:: PAGE EXTRACT ::
We sit at our PCs amid the urban sprawl, reflecting on the detrimental effects of removing ourselves from nature, mourning the loss of a deep connection with the earth and all the craziness that brings with it. At the same time we look down our noses at those old fashioned country types who we think represent the establishment, the posh and bigoted.
What fools we are! Those are the only people in our society who've managed to retain that connection we miss so much. The fact is that the 'mainstream', the 'norm' actually consists of a very small minority of people.
The rest of us have somehow allowed ourselves to be split into further minorities, fighting one another when actually the root of all our problems is the same. If we could just get past the petty differences, overcome our snobbery when it comes to 'damn kids' or 'old duffers', and work together there is nothing we could not do.
There's just so much more that unites us than divides us, not least the unbelievably ignored fact that we're ALL suffering at the hands of the same people. Those kids on estates for whom there is no meaningful work or opportunity are getting fucked by exactly the same people and in exactly the same way as all the farmers who top themselves each year.(3)
:::
:: GIVEN RECORDS ::
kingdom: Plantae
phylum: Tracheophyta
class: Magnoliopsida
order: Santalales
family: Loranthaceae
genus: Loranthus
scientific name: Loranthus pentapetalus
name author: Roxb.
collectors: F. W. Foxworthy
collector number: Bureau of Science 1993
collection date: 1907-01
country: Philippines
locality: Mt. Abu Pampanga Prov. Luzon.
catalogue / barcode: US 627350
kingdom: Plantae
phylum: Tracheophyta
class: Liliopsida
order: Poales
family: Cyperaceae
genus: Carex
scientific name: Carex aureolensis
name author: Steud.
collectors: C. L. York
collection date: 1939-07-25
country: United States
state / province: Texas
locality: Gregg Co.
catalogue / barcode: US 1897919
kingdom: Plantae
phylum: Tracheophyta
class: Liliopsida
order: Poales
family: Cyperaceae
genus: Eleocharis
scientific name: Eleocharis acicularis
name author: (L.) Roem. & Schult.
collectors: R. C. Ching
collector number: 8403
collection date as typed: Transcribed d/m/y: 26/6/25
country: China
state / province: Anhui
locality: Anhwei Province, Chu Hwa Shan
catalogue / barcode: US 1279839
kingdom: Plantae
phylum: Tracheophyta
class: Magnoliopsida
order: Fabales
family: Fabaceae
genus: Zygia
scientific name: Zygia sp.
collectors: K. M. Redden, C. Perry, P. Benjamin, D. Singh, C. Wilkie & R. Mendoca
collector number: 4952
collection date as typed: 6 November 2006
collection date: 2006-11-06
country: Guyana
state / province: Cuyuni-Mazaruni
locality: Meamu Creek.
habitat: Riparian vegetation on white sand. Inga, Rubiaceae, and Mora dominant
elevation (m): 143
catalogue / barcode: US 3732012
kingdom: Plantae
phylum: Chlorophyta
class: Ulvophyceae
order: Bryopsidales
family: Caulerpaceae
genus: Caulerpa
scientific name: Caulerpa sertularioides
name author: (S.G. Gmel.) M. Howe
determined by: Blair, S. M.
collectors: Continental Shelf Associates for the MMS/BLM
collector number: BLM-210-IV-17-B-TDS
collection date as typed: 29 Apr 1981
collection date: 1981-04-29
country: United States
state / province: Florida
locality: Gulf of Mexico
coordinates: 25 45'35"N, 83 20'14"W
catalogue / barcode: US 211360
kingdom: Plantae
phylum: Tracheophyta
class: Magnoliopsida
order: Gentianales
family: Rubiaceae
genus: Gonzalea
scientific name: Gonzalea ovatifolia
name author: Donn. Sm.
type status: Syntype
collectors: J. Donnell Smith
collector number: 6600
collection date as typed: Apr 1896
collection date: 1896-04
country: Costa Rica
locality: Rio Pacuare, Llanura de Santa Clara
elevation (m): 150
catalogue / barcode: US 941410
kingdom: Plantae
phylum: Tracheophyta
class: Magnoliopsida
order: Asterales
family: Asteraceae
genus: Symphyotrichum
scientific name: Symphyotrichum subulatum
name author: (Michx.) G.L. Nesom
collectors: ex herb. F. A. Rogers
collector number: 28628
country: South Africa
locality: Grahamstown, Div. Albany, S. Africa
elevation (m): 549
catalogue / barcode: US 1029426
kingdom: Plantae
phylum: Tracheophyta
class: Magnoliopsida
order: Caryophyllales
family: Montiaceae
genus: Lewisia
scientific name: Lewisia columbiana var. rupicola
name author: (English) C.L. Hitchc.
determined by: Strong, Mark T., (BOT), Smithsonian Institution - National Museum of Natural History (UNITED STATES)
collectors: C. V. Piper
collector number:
:::
--- TASK REQUIREMENTS ---
(a) In the passage on social division, who are the only people in our society said to have kept the connection with the earth that we miss?
(b) According to the passage on social division, why is it a mistake for the rest of us to fight one another as separate minorities?
(c) From the passage on social division, retype the text from "There's just so" up to and including "themselves each year.(3)".

--- RESPONSE LIST ---
(a) The old fashioned country types whom we look down on as representing the establishment.

(b) The root of all our problems is the same, and we are all suffering at the hands of the same people. Kids on estates with no meaningful work or opportunity are being harmed by exactly the same people, and in exactly the same way, as the farmers who kill themselves each year.

(c)
There's just so much more that unites us than divides us, not least the unbelievably ignored fact that we're ALL suffering at the hands of the same people. Those kids on estates for whom there is no meaningful work or opportunity are getting fucked by exactly the same people and in exactly the same way as all the farmers who top themselves each year.(3)